Why don't we just invite them in for a drink, and when they get done for driving under the influence, have to pay the fine?
Original post by ocelotrevs
I'd like to know how true this actually is though, because it smells like the time that people were warned not to put up the Union Jack during the World Cup, because it might offend Muslim.


When was that? I'm intrigued :smile:
Original post by Dude Where's My Username
Like many other posters who are in full possesion of their own minds, I'm fed up of unoriginal, sheeptastic people who post this drivel in response to EVERY thread sourced from the Daily Mail. It's a tabloid artical. Not a Theoretical Physics journal. The source is irrelevant.

So to you and every other clown, stop posting this response. Thanks


Yes and Im fed up of threads with ridiculous stories (ALWAYS from the mail) but hey beggers cant be choosers.
Reply 44
Original post by L i b
If it's there simply to make the window harder to break, then that's fine. I'm not saying you should be accountable for every stupid thing a burglar does - but when you either leave traps for them, or are so negligent as for it to make no difference, then I think there should be some liability, even for burglars.

Surely there's a difference between a trap and a deterrent? I can understand the problem if you have hidden traps inside the shed that are specifically there to injure a burglar if they break in, like putting a bear trap underneath the window. But if you have a clearly visible wire mesh in the window, isn't it completely their own fault if they injure themselves trying to smash it open? They had adequate warning that it was there and clearly no right to break in, so I don't see why the owner should be held responsible if they go ahead and do it anyway.
Original post by Prettygeek
When was that? I'm intrigued :smile:


Actually, it was the alleged ban of England shirt during the World Cup. There was a big thing on facebook about it, as well as stuff in the national press.
Reply 46
Makes you wonder who thought one day "I know! I'll make it possible for criminals to sue the victims if they get injured whilst committing a crime against them!"

Why stop at this? Why not make it legal for rapists to sue their victims for scratching them in the face? For murderers to sue their victim's family because they got hand-cramp whilst strangling them?
The real reason that traps and homemade anti burglar alarms are so discouraged is so that the emergency services are safe - if someone is burgling your shed the police don't want to be approaching through wire mesh trip wire, and if your house is on fire the fire service don't want to worry about trap holes or guns connected to doors.


One guy puts his mesh in his windows, the next connects cheese wire across the door, the third digs a hole in front of his shed and before he goes to bed or leaves he takes the lid off the hole and puts a grass mat over it.

The law is that you cannot do premeditated harm to someone, if you put in something that will deliberately hurt a burglar some time in the future, you are legally responsible to some extent.
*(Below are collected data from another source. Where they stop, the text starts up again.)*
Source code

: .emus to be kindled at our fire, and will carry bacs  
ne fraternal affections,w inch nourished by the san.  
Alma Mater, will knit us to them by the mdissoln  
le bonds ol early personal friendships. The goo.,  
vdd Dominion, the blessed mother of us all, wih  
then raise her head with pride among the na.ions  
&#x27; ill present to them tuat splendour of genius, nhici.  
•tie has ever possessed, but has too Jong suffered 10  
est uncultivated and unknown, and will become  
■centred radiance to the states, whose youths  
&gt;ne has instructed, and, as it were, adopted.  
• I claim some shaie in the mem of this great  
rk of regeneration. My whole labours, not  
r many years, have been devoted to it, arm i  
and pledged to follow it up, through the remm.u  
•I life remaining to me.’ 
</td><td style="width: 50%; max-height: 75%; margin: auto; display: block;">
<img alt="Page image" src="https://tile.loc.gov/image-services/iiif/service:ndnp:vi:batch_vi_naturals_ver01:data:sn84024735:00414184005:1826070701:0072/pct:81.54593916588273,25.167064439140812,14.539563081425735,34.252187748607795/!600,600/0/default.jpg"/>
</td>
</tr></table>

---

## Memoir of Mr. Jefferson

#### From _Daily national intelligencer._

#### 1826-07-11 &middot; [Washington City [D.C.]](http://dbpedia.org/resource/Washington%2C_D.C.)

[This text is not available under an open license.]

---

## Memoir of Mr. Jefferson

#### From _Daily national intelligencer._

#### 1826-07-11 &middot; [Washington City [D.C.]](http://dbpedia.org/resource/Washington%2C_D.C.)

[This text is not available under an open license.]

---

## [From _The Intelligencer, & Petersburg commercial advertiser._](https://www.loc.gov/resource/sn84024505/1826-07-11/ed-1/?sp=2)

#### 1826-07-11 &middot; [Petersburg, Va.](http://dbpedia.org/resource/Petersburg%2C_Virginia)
If you're attacked in the night in your home you can hit someone with a golf bat in self defense, but you can't rig up a golf bat to the face trap for anyone who walks through your front door.
(edited 13 years ago)
i'd love to have a burgler fall into a pitfall trap :biggrin:
police can come and fish him out
guess i cant put spikes in it though :frown:
It doesn't matter - I doubt a burglar would be able to afford a decent (read: expensive) enough lawyer to win the case anyway.

But personally I feel you should be able to make your (private) property as dangerous as you like.
so what if someone is burglarizing my home and trips over some cuttler and falls down the stairs that's my fault then?

Hell we were burgled about 5 years ago and they broke down the back door even though it has a thin metal plate in (police officer said it must have taken ages to do it and was surprised no one heard it and rang them). One of them slashed themselves on part of the broken door when they climbed through it..., police said blood was useless, suppose minor crime doesn't involve DNA testing, but what if they'd somehow slashed an artery and bled out..that's our fault is it?